Fernando Irala
Un cuarto de siglo después de haber sido acordado por Estados Unidos, Canadá y México, y a más de veintitrés años de entrar en vigor, el Tratado de Libre Comercio de América del Norte está a revisión de sus integrantes.
Lejos están los tiempos en que el entonces Presidente mexicano, Carlos Salinas de Gortari, era acusado por algunos grupos radicales de traición a la patria, por atreverse a pactar un tratado que encadenaba a nuestro país con los vecinos norteños en su desarrollo comercial, industrial y de servicios.
En los recientes lustros, fueron México y Canadá las naciones que plantearon la necesidad de ajustar algunos temas que con la operación real y el paso del tiempo habían quedado obsoletos.
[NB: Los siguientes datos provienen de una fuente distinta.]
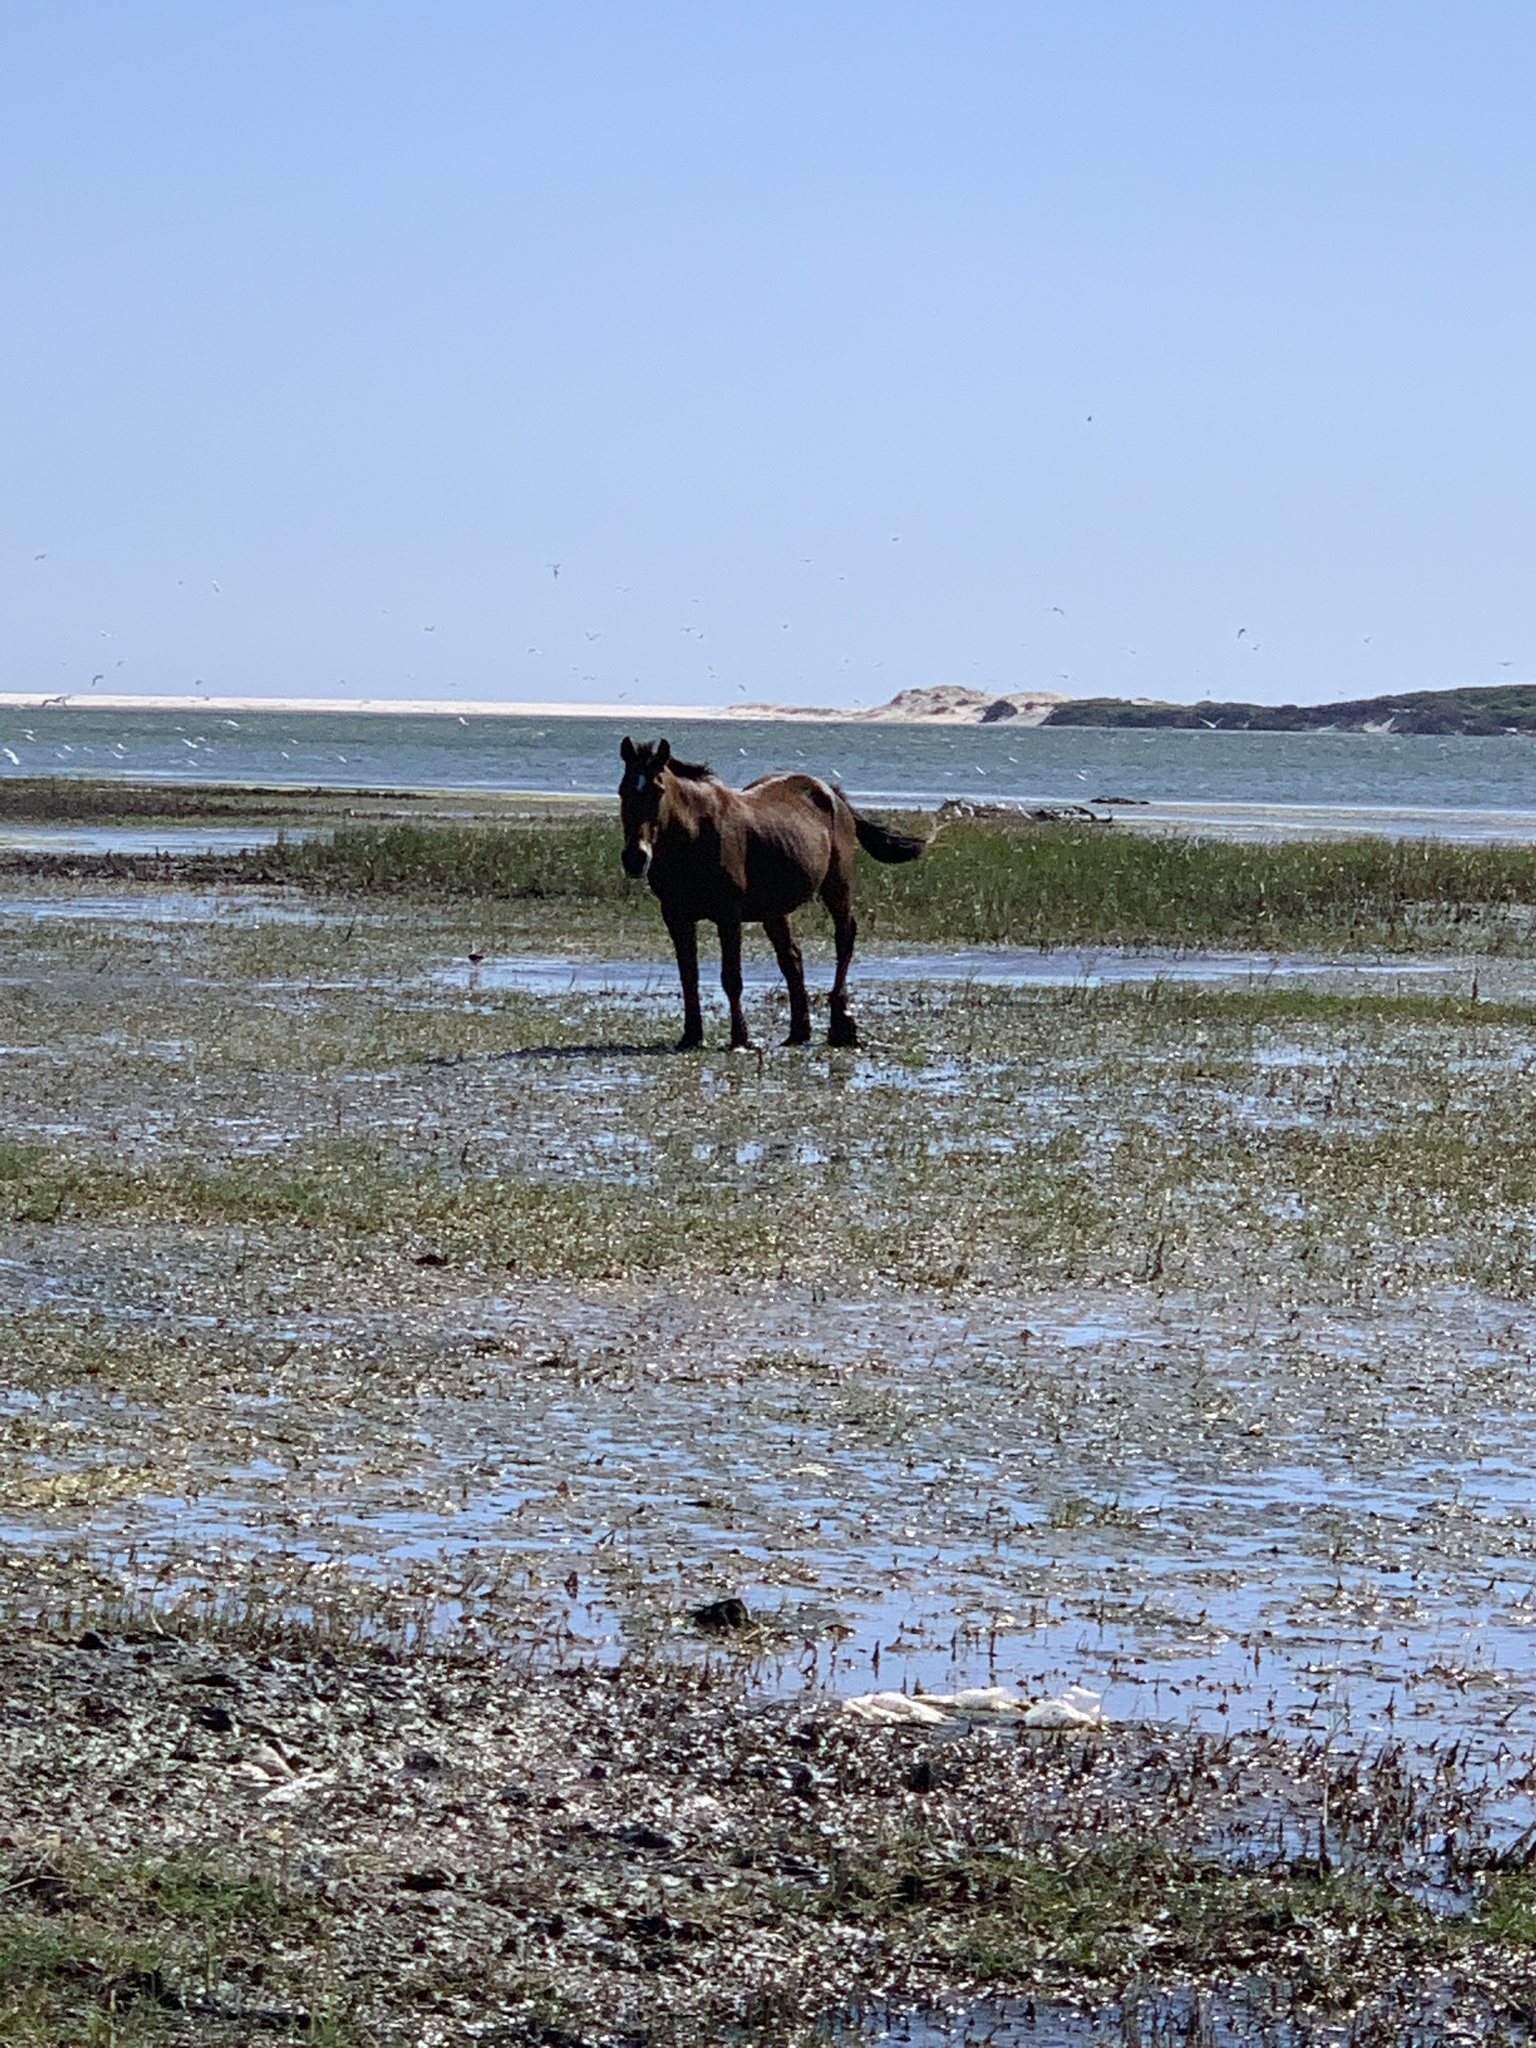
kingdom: Animalia
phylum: Chordata
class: Mammalia
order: Perissodactyla
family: Equidae
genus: Equus
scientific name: Equus caballus
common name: Horse
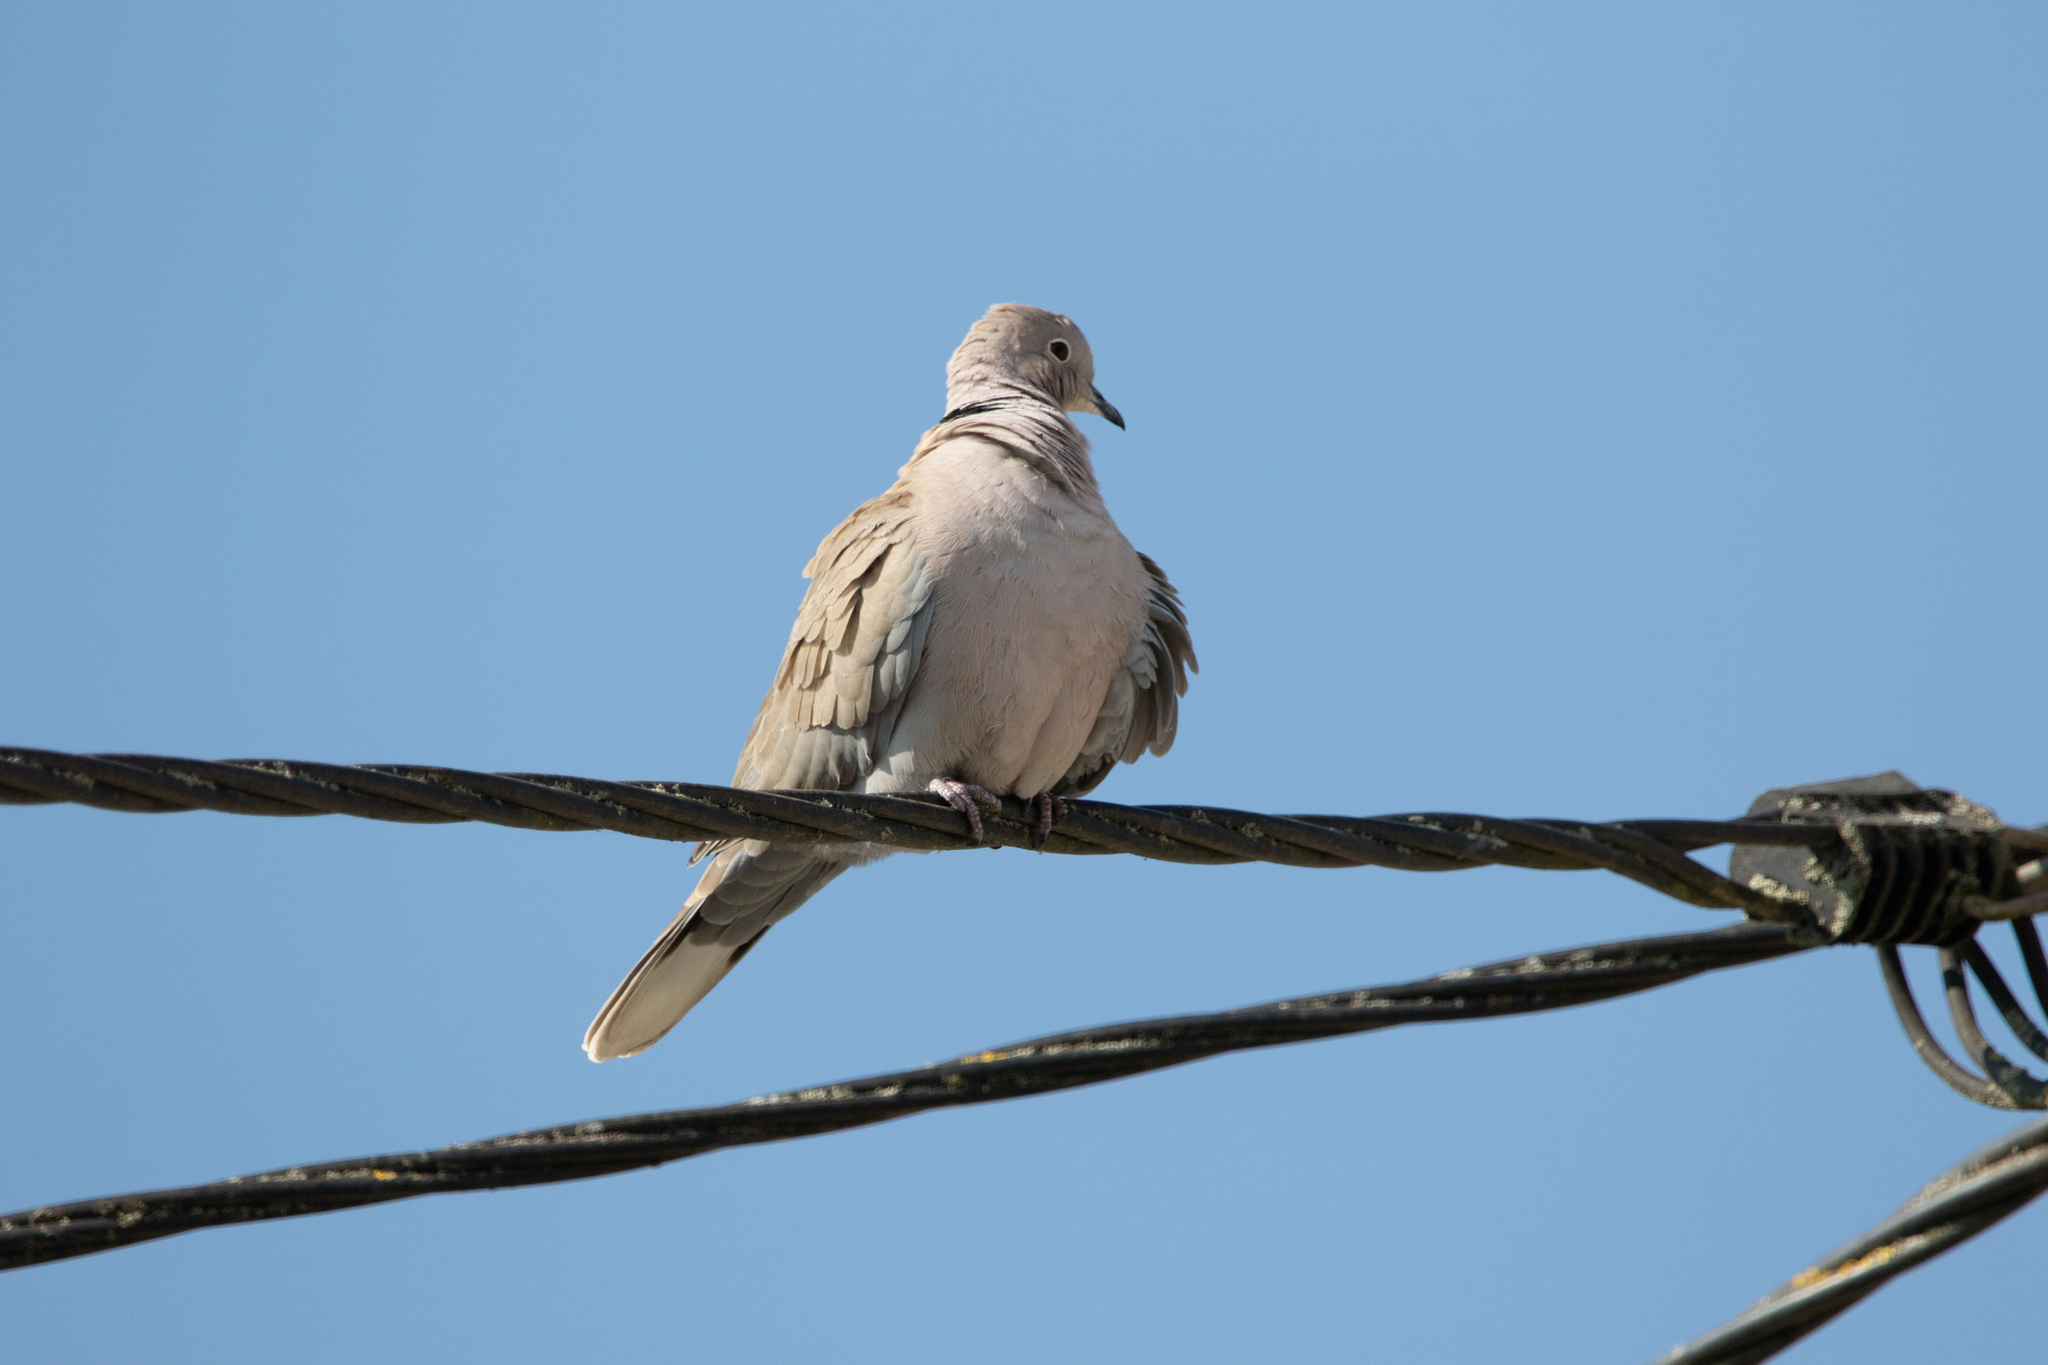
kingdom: Animalia
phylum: Chordata
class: Aves
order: Columbiformes
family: Columbidae
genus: Streptopelia
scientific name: Streptopelia decaocto
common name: Eurasian collared dove
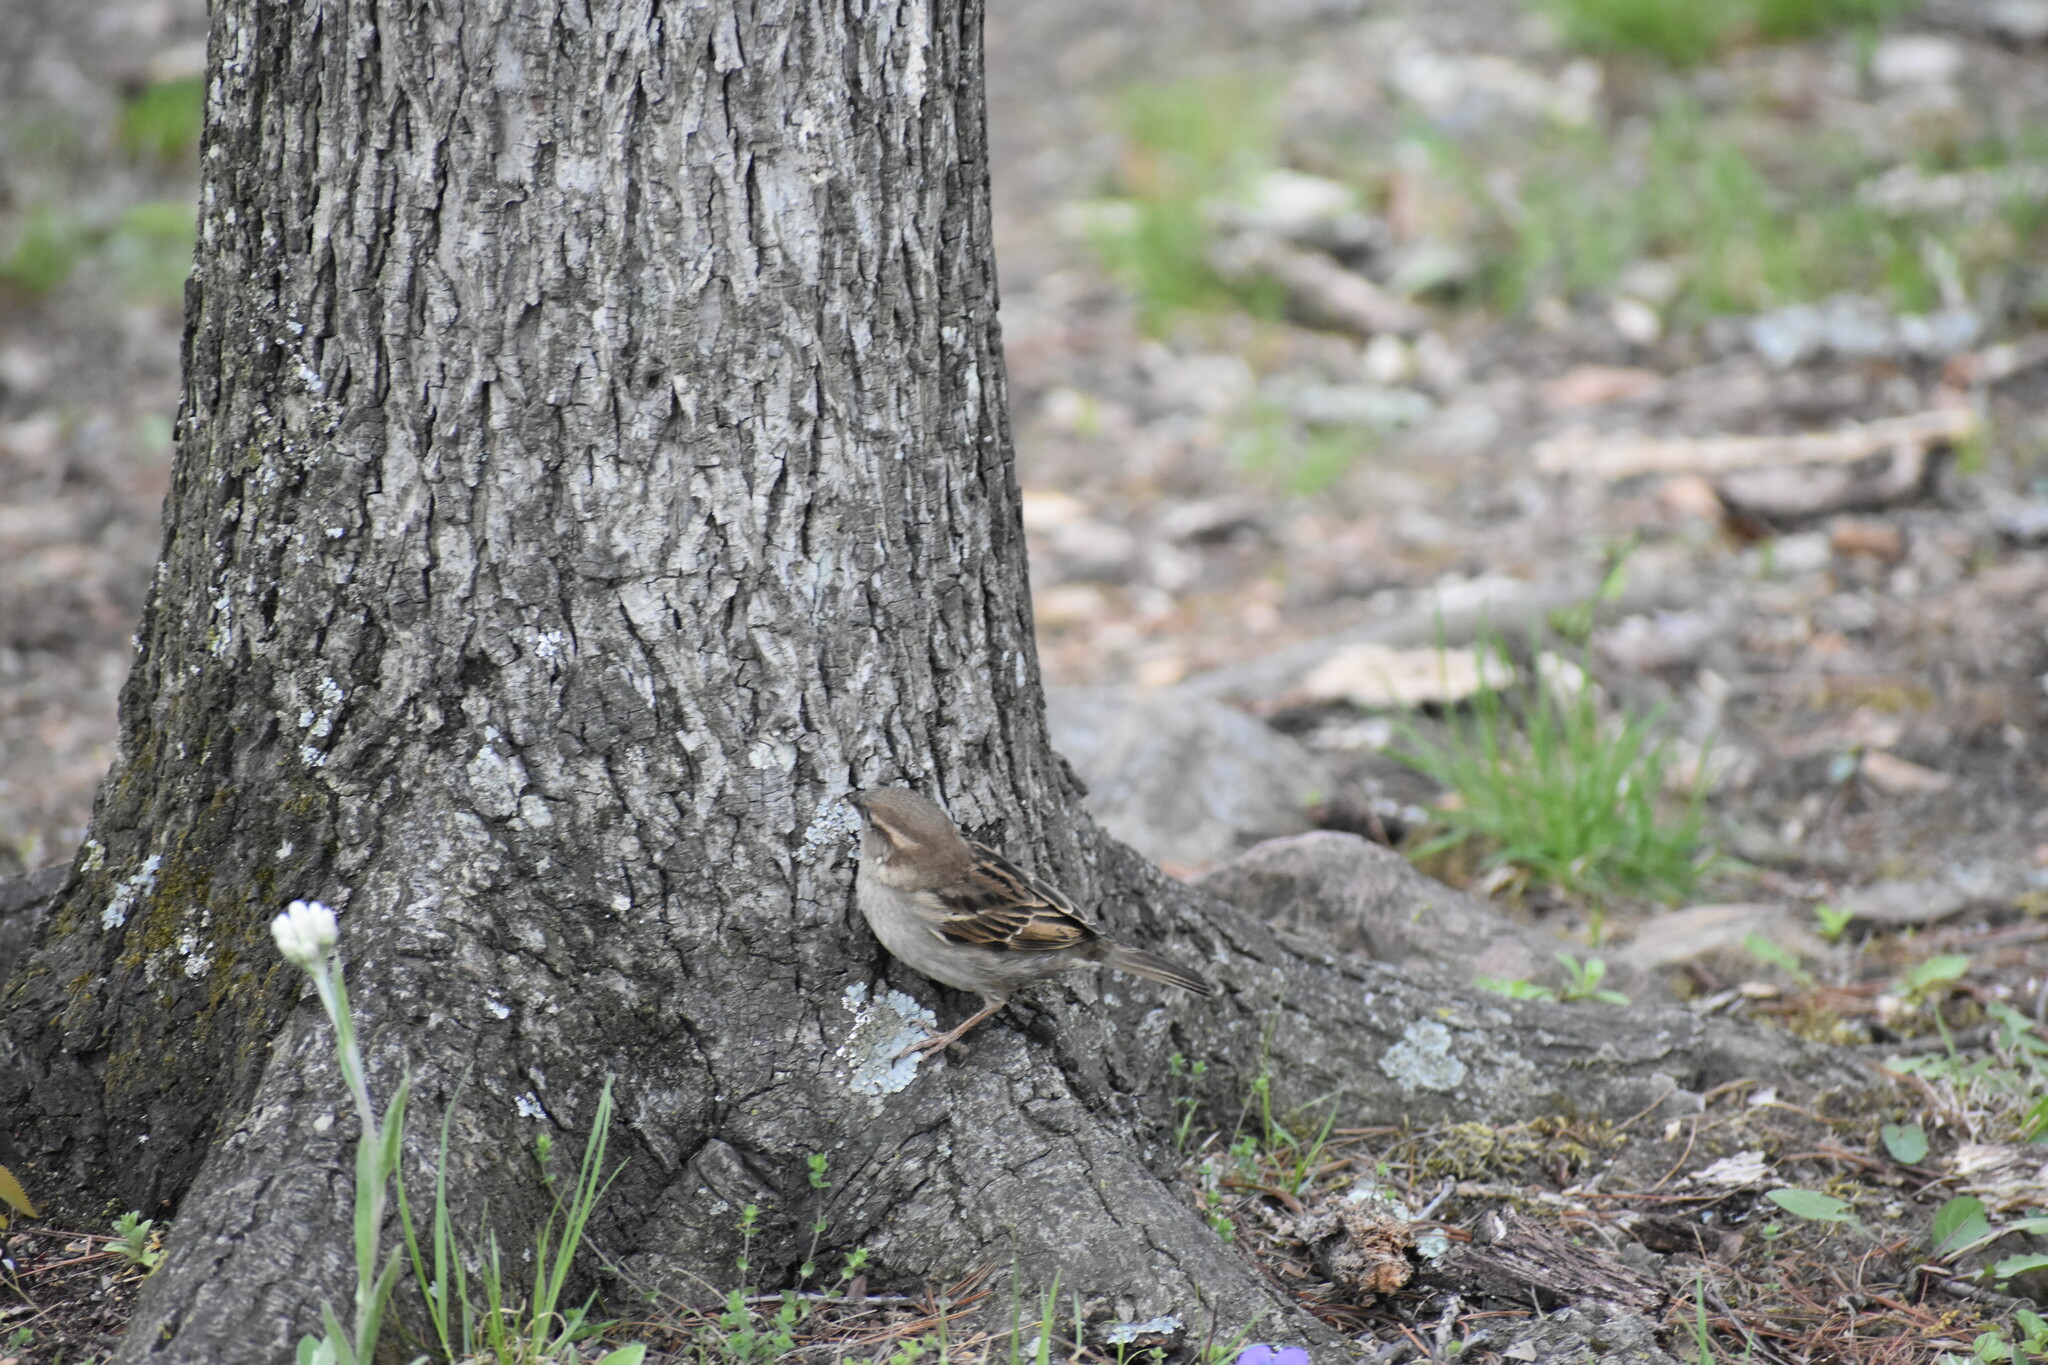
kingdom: Animalia
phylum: Chordata
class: Aves
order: Passeriformes
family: Passeridae
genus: Passer
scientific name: Passer domesticus
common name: House sparrow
Esto no había sido posible, pero el vendaval producido por la llegada de Donald Trump, y su obsesión de que el TLC había perjudicado en vez de beneficiar a los estadounidenses, obligaron a la revisión que ahora se ha puesto en marcha.
Si nos atenemos a los discursos de instalación de las negociaciones, no se llegará a ningún lado. Mientras las partes mexicana y canadiense mostraron un ánimo positivo y conciliador, el representante norteamericano repitió la visión de su Presidente –no podría ser de otra forma— de que el TLCAN es responsable del abultado déficit comercial de Estados Unidos con sus vecinos, y que esa nación ha perdido oportunidades de inversión y de generación de empleos, que se han ido sobre todo al sur de su frontera.
Habrá que estar atentos al desarrollo de las conversaciones, pero de entrada es posible advertir que el nuevo TLCAN, si llega a concretarse, será muy limitado frente a los acuerdos que operan en otras partes del mundo, señaladamente frente a la Unión Europea, que ya funciona como una superpotencia continental aglomerada. Atrás quedó, también, el frustrado intento del Acuerdo Transpacífico, la estrategia de Obama para frenar al gigante chino convertido ahora en la primera potencia mundial, fenómeno que ni Trump ni los estadounidenses parecen asimilar.
En ese entorno, las discusiones del TLCAN se ven fuera de época, acotadas por las necedades que actualmente desgobiernan en la Casa Blanca, y sin un futuro claro.
La buena noticia es que la economía mexicana en realidad no depende de este acuerdo comercial, pues incluso si se cancelara, el pronóstico de crecimiento y de movimiento de exportaciones no tendría repercusiones graves. Y los daños colaterales de su supresión afectarían no sólo a México, sino a las tres naciones cuyas plantas productivas trabajan cada vez más integradas.
Eso no lo entiende el señor Trump. Pero es que él no entiende muchas cosas.